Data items
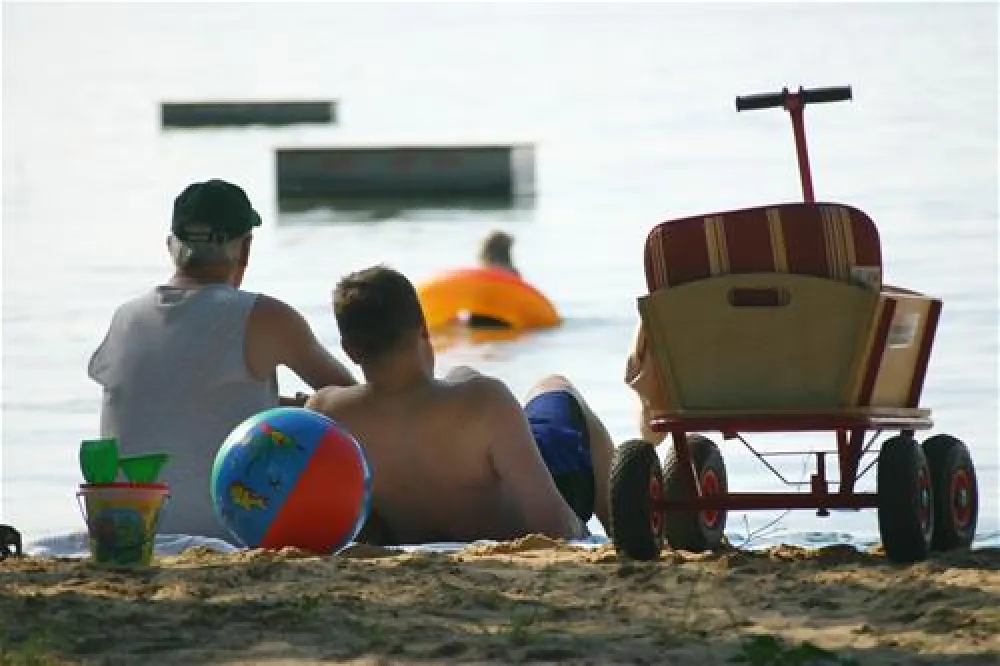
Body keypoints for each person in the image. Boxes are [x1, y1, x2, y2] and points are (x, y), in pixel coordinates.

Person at [88, 179, 356, 540]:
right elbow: (354, 401)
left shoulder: (125, 317)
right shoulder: (263, 317)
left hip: (133, 532)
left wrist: (283, 405)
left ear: (171, 246)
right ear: (245, 250)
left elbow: (179, 401)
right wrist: (307, 408)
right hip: (231, 531)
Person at [306, 264, 615, 545]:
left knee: (460, 374)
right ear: (424, 330)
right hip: (523, 502)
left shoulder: (325, 415)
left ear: (350, 350)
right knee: (556, 386)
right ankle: (625, 533)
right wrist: (584, 536)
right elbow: (551, 522)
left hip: (413, 531)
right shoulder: (485, 401)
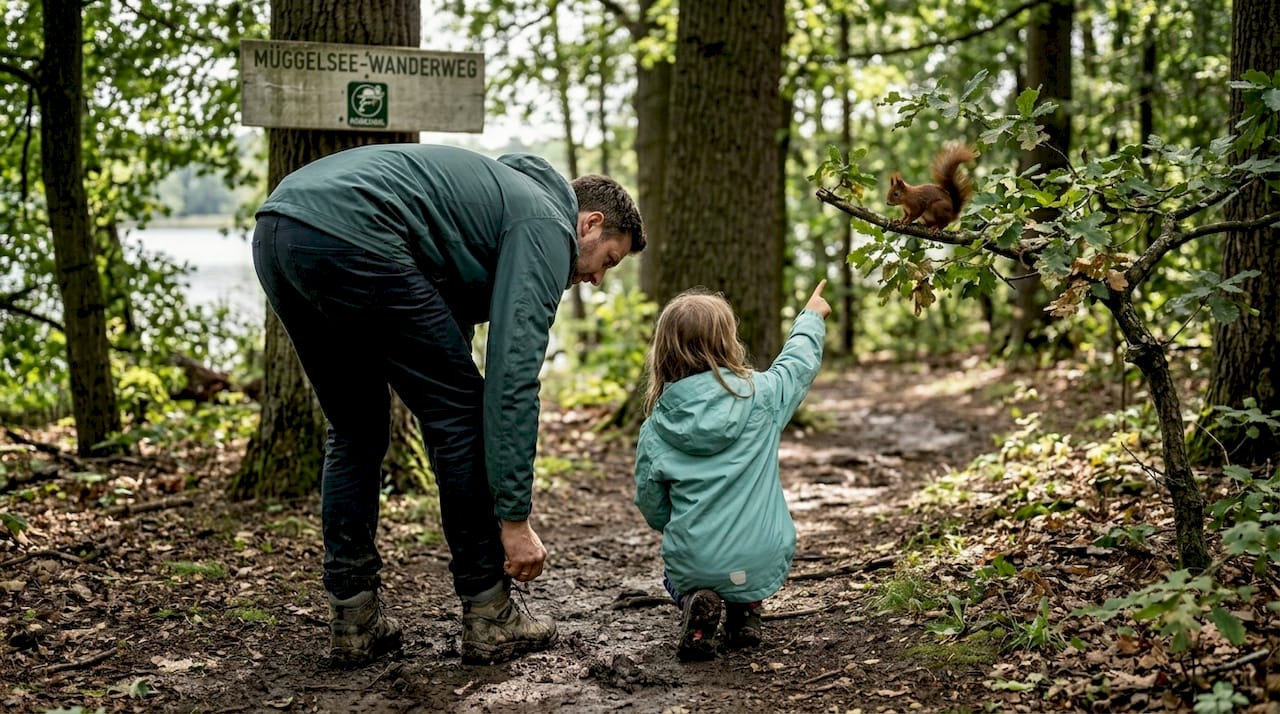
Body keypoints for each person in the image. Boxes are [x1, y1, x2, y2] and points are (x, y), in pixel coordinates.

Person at [250, 143, 645, 667]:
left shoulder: (497, 205)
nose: (595, 279)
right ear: (590, 224)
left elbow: (446, 324)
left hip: (280, 231)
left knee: (356, 427)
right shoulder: (546, 224)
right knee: (461, 414)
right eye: (607, 261)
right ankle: (489, 612)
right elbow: (512, 381)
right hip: (354, 230)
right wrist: (513, 519)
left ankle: (355, 616)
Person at [633, 281, 829, 661]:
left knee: (678, 573)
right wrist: (811, 317)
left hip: (696, 558)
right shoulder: (764, 396)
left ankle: (698, 602)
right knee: (745, 560)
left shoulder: (656, 426)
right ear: (728, 342)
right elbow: (797, 364)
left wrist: (671, 524)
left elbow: (650, 501)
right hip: (762, 552)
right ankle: (746, 613)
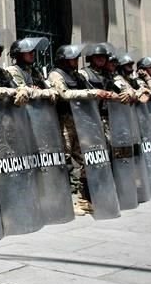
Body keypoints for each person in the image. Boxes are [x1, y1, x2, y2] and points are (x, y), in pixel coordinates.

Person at [48, 44, 118, 215]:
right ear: (63, 59)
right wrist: (92, 94)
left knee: (85, 160)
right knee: (63, 161)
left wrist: (110, 94)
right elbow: (64, 94)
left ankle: (84, 199)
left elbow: (92, 90)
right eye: (72, 58)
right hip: (64, 122)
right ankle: (60, 201)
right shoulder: (56, 74)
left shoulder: (78, 76)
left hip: (80, 121)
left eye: (76, 58)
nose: (75, 61)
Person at [6, 38, 58, 102]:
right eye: (29, 52)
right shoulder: (13, 70)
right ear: (20, 54)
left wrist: (40, 90)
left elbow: (48, 87)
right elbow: (23, 90)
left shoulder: (34, 71)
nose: (32, 54)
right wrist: (43, 92)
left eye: (33, 51)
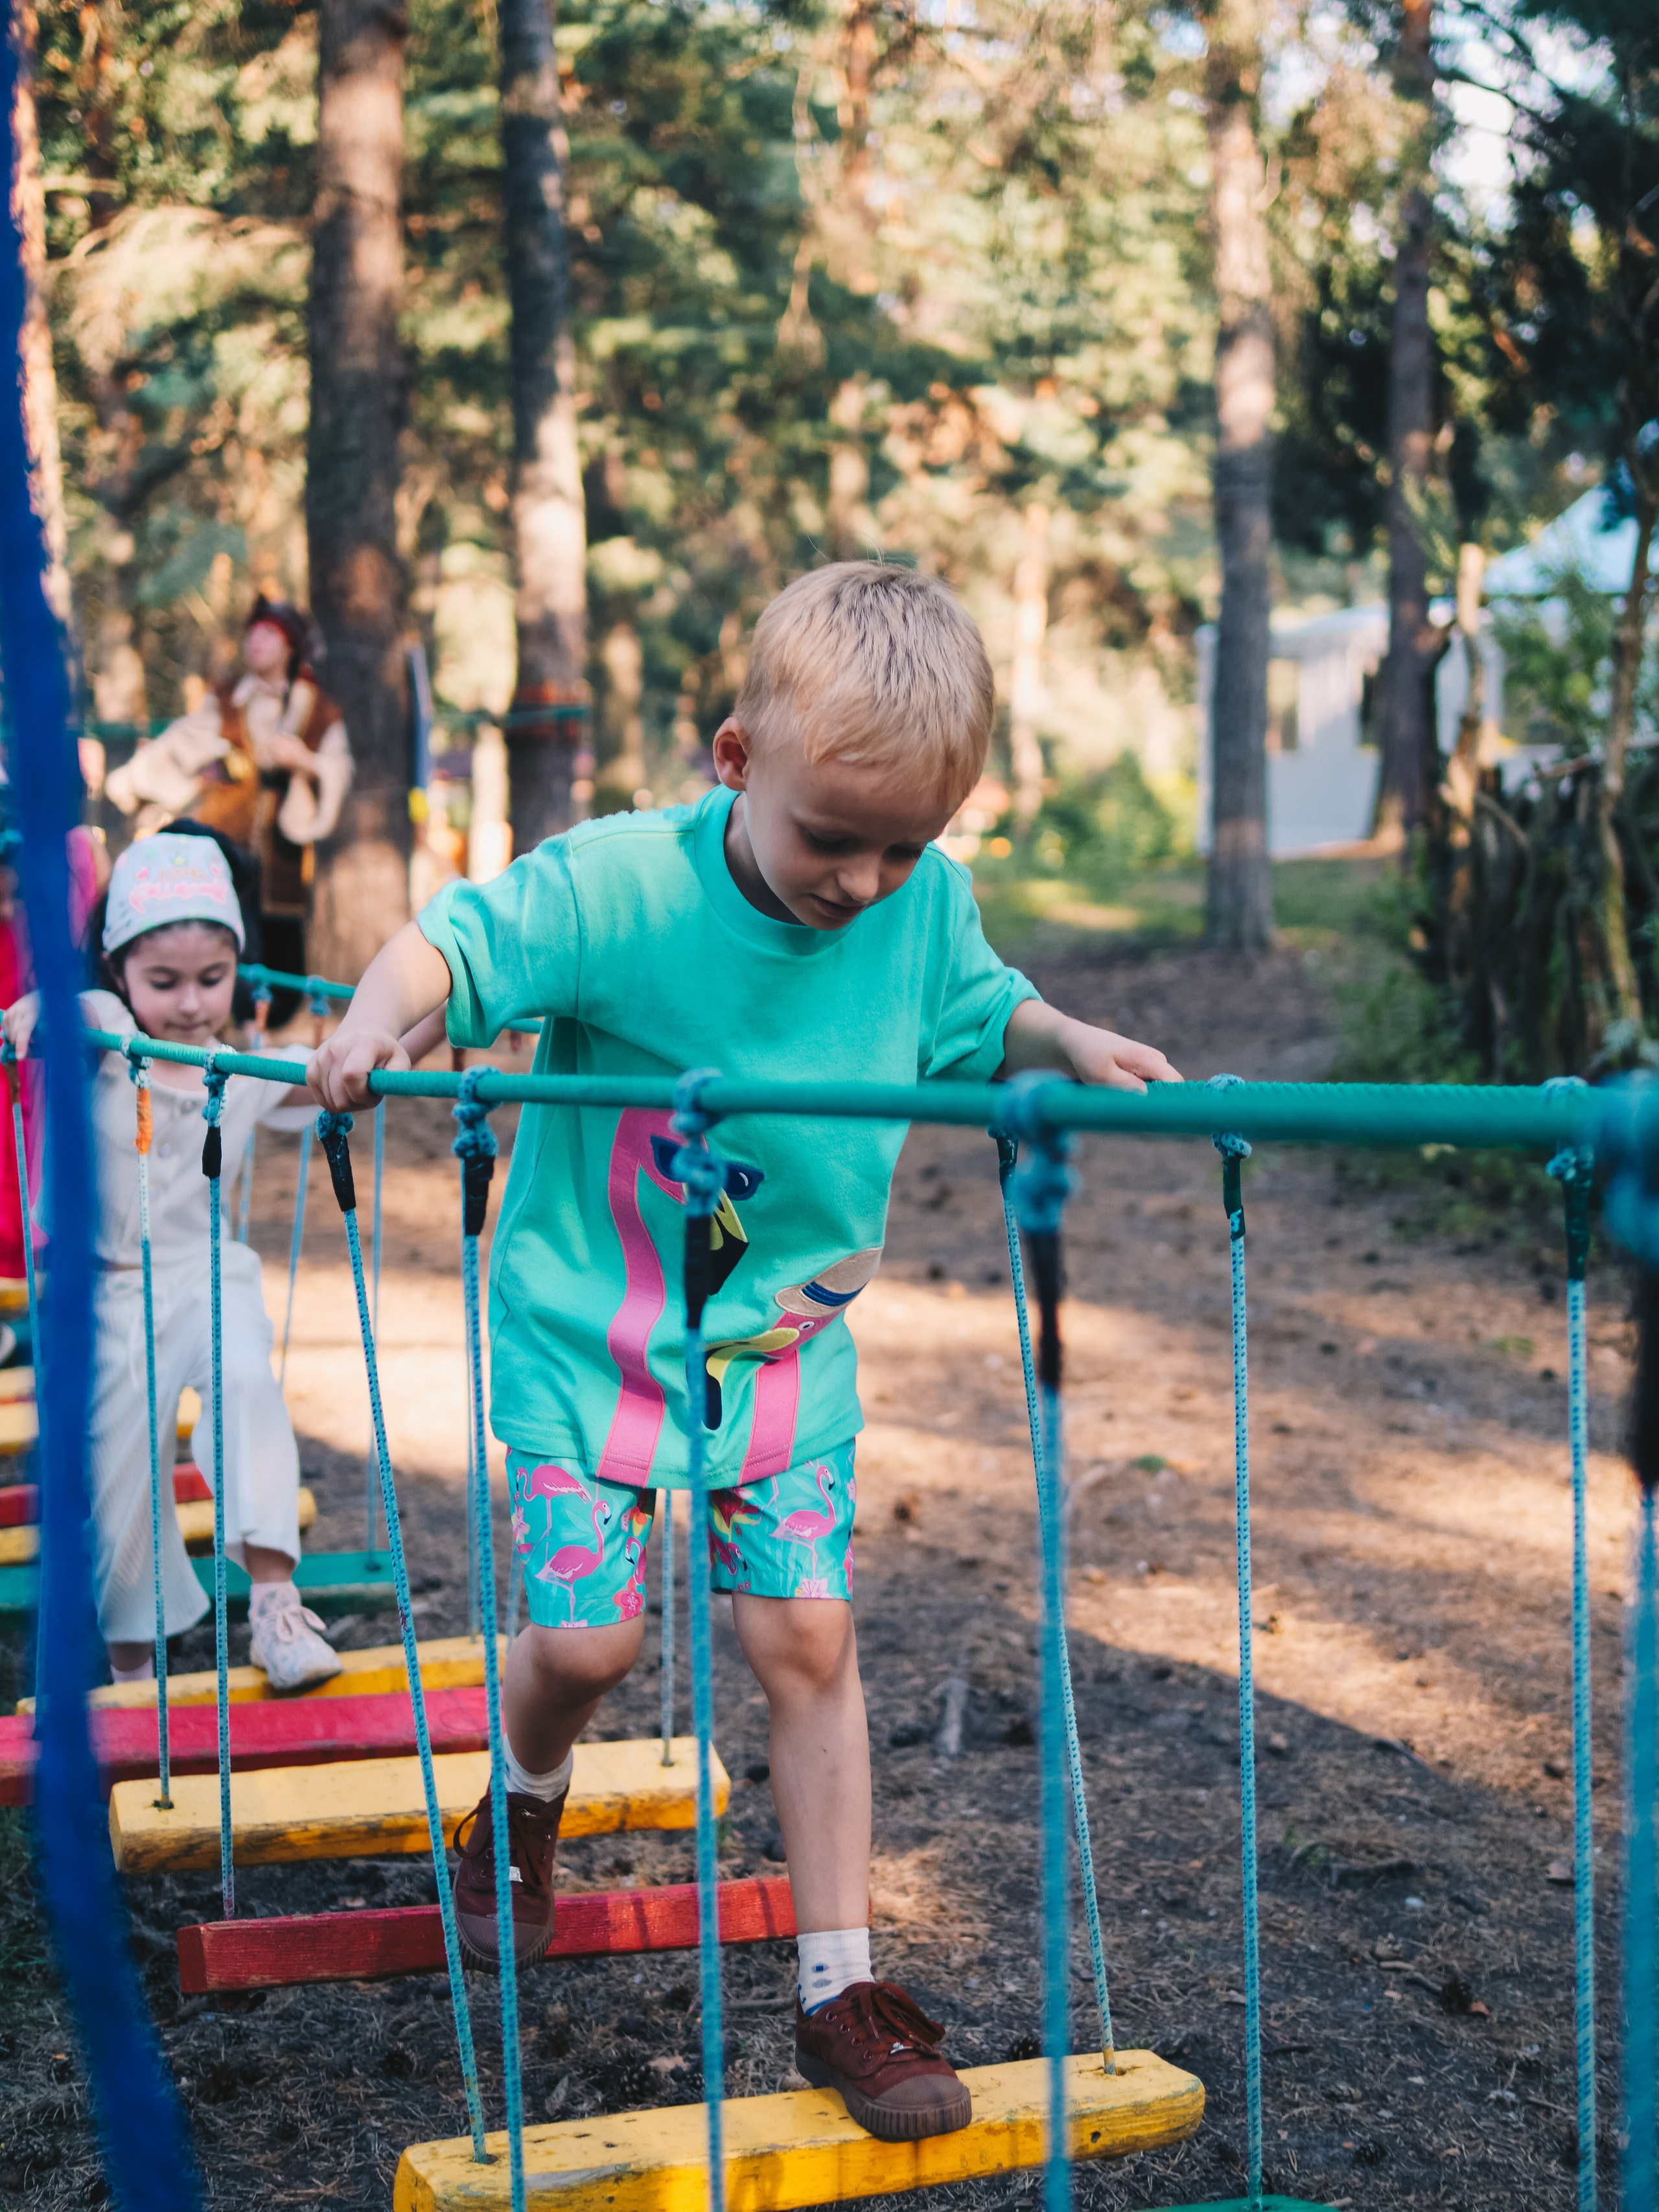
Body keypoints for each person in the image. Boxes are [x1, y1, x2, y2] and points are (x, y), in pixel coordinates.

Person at [308, 563, 1179, 2141]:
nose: (864, 880)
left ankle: (839, 1982)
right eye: (831, 837)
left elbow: (982, 1008)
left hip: (780, 1349)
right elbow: (455, 941)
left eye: (903, 845)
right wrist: (380, 1023)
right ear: (733, 759)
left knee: (806, 1639)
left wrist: (1064, 1040)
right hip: (590, 1338)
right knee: (588, 1645)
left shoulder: (920, 907)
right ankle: (520, 1796)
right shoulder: (621, 886)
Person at [6, 835, 364, 1689]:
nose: (193, 1002)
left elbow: (337, 1075)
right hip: (104, 1295)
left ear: (237, 966)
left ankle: (276, 1605)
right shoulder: (107, 1037)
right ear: (121, 970)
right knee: (119, 1477)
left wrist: (409, 1030)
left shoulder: (239, 1067)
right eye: (164, 981)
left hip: (206, 1273)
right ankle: (132, 1664)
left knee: (246, 1381)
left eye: (213, 977)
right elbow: (75, 1008)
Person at [104, 597, 353, 1027]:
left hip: (283, 853)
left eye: (269, 634)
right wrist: (134, 782)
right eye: (253, 633)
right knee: (224, 933)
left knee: (280, 942)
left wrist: (304, 762)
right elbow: (180, 744)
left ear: (290, 646)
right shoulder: (225, 700)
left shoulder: (319, 709)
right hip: (225, 843)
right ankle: (225, 1023)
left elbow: (337, 767)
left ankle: (267, 1028)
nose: (256, 642)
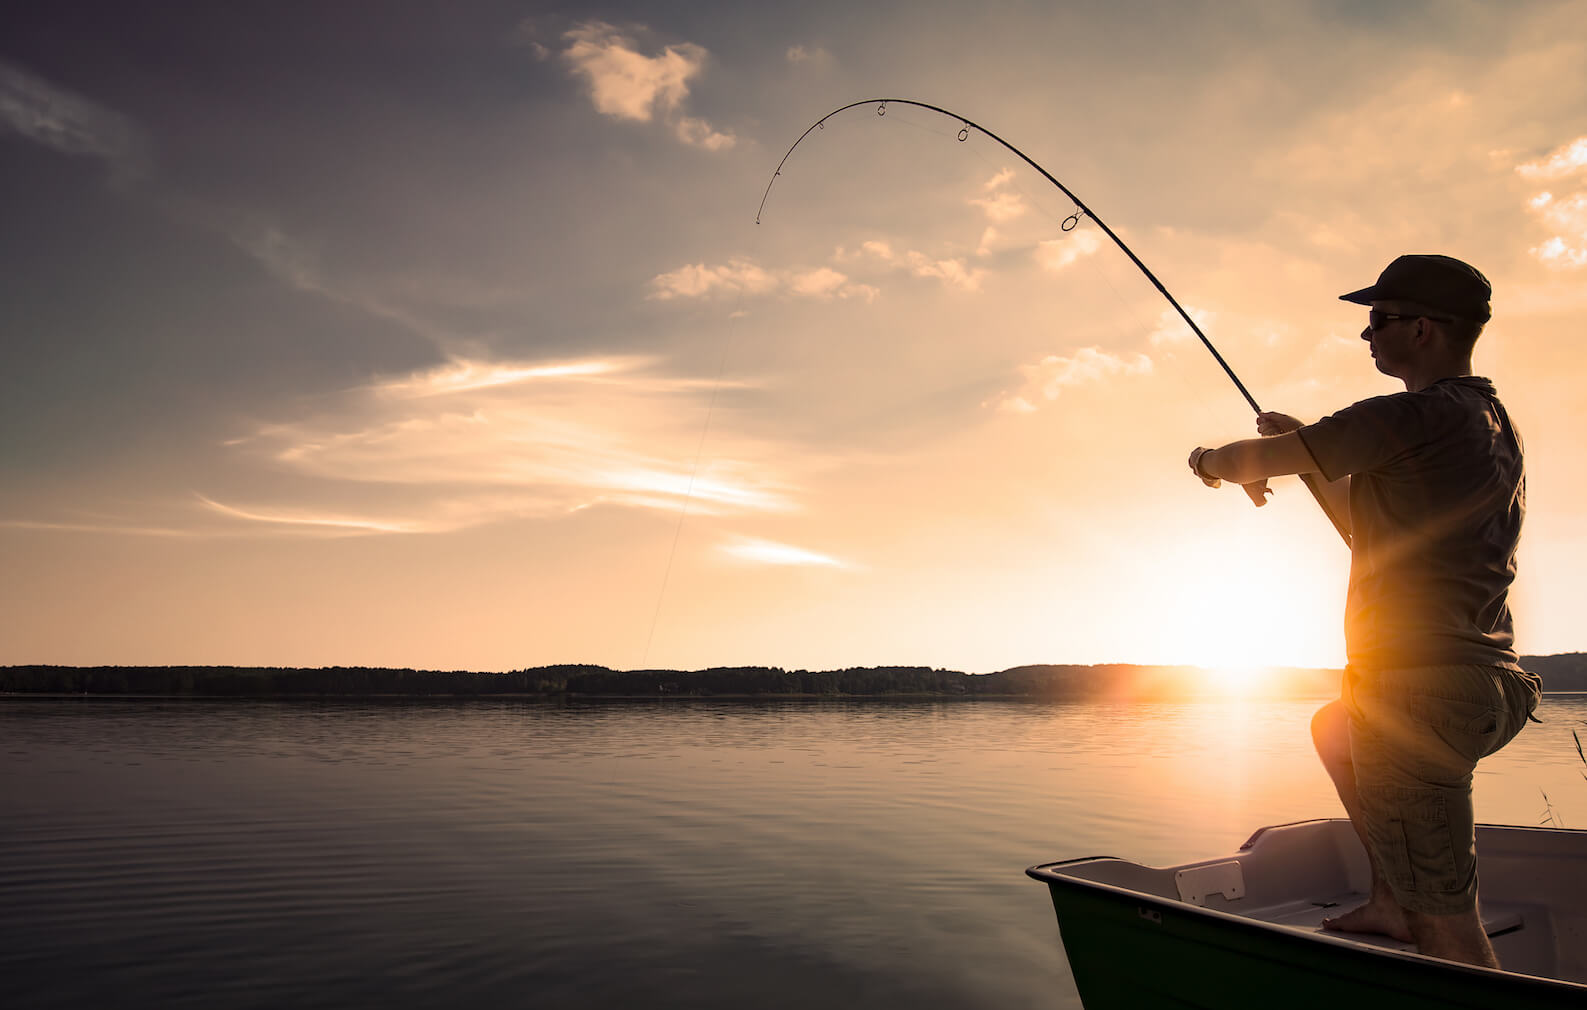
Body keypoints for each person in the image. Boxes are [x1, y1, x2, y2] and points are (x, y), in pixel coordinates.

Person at [1185, 254, 1541, 968]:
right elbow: (1364, 526)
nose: (1365, 335)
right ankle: (1387, 899)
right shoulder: (1488, 421)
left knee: (1448, 930)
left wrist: (1209, 460)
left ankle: (1427, 931)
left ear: (1421, 329)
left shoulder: (1407, 415)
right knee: (1338, 728)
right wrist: (1306, 457)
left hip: (1418, 694)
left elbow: (1237, 458)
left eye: (1376, 320)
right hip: (1487, 686)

### Instructions to follow
Output the entries above verbatim. Omit the images.

### Response
Body keypoints for each person in the image. Boxes are [x1, y1, x2, y2] and points are (x, y), in pixel coordinates.

Person at [88, 179, 356, 540]:
right elbow: (354, 401)
left shoulder: (125, 317)
right shoulder: (263, 317)
left hip: (133, 532)
left wrist: (283, 405)
left ear: (171, 246)
right ear: (245, 250)
left elbow: (179, 401)
right wrist: (307, 408)
right hip: (231, 531)
Person at [306, 264, 615, 545]:
left knee: (460, 374)
right ear: (424, 330)
right hip: (523, 502)
left shoulder: (325, 415)
left ear: (350, 350)
right knee: (556, 386)
right ankle: (625, 533)
right wrist: (584, 536)
right elbow: (551, 522)
left hip: (413, 531)
right shoulder: (485, 401)
Body keypoints for each person in the image. Boxes are [x1, y1, x2, y2] and points are (x, y), in pixel coordinates.

Person at [250, 143, 645, 667]:
left shoulder: (497, 205)
nose: (595, 279)
right ear: (590, 224)
left elbow: (446, 324)
left hip: (280, 231)
left knee: (356, 427)
right shoulder: (546, 224)
right knee: (461, 414)
right eye: (607, 261)
right ankle: (489, 612)
right elbow: (512, 381)
right hip: (354, 230)
right wrist: (513, 519)
left ankle: (355, 616)
Person at [633, 281, 829, 661]:
left knee: (678, 573)
right wrist: (811, 317)
left hip: (696, 558)
right shoulder: (764, 396)
left ankle: (698, 602)
right knee: (745, 560)
left shoulder: (656, 426)
right ear: (728, 342)
right elbow: (797, 364)
left wrist: (671, 524)
left elbow: (650, 501)
right hip: (762, 552)
right ankle: (746, 613)
Body keypoints for each person in the image. Boxes are [x1, y1, x2, y2] and points are (x, y), in pixel coordinates.

Person at [48, 44, 118, 215]:
right ear: (63, 59)
right wrist: (92, 94)
left knee: (85, 160)
right knee: (63, 161)
left wrist: (110, 94)
right elbow: (64, 94)
left ankle: (84, 199)
left elbow: (92, 90)
right eye: (72, 58)
right hip: (64, 122)
right ankle: (60, 201)
right shoulder: (56, 74)
left shoulder: (78, 76)
left hip: (80, 121)
left eye: (76, 58)
nose: (75, 61)
Person at [6, 38, 58, 102]:
right eye: (29, 52)
right shoulder: (13, 70)
right ear: (20, 54)
left wrist: (40, 90)
left elbow: (48, 87)
right elbow: (23, 90)
left shoulder: (34, 71)
nose: (32, 54)
right wrist: (43, 92)
left eye: (33, 51)
Body keypoints for each person in the image. Boxes are [x1, y1, x2, y2] and points are (x, y), in pixel coordinates.

Person at [308, 563, 1179, 2141]:
nose: (864, 880)
left ankle: (839, 1982)
right eye: (831, 837)
left elbow: (982, 1008)
left hip: (780, 1349)
right elbow: (455, 941)
left eye: (903, 845)
right wrist: (380, 1023)
right ear: (733, 759)
left knee: (806, 1639)
left wrist: (1064, 1040)
right hip: (590, 1338)
right knee: (588, 1645)
left shoulder: (920, 907)
right ankle: (520, 1796)
right shoulder: (621, 886)
Person at [6, 835, 364, 1689]:
nose: (193, 1002)
left elbow: (337, 1075)
right hip: (104, 1295)
left ear: (237, 966)
left ankle: (276, 1605)
right shoulder: (107, 1037)
right ear: (121, 970)
right knee: (119, 1477)
left wrist: (409, 1030)
left shoulder: (239, 1067)
right eye: (164, 981)
left hip: (206, 1273)
right ankle: (132, 1664)
left knee: (246, 1381)
left eye: (213, 977)
right elbow: (75, 1008)
Person at [104, 597, 353, 1027]:
left hip: (283, 853)
left eye: (269, 634)
right wrist: (134, 782)
right eye: (253, 633)
right knee: (224, 933)
left knee: (280, 942)
left wrist: (304, 762)
right elbow: (180, 744)
left ear: (290, 646)
right shoulder: (225, 700)
left shoulder: (319, 709)
right hip: (225, 843)
right ankle: (225, 1023)
left elbow: (337, 767)
left ankle: (267, 1028)
nose: (256, 642)
Body keypoints for each person in the image. Boxes are [x1, y1, x2, y2] and points are (x, y), in pixel coordinates.

Person at [1185, 254, 1541, 968]:
right elbow: (1364, 526)
nose: (1365, 335)
right ankle: (1387, 899)
right shoulder: (1488, 421)
left knee: (1448, 930)
left wrist: (1209, 460)
left ankle: (1427, 931)
left ear: (1421, 329)
left shoulder: (1407, 415)
right knee: (1338, 728)
right wrist: (1306, 457)
left hip: (1418, 694)
left elbow: (1237, 458)
left eye: (1376, 320)
right hip: (1487, 686)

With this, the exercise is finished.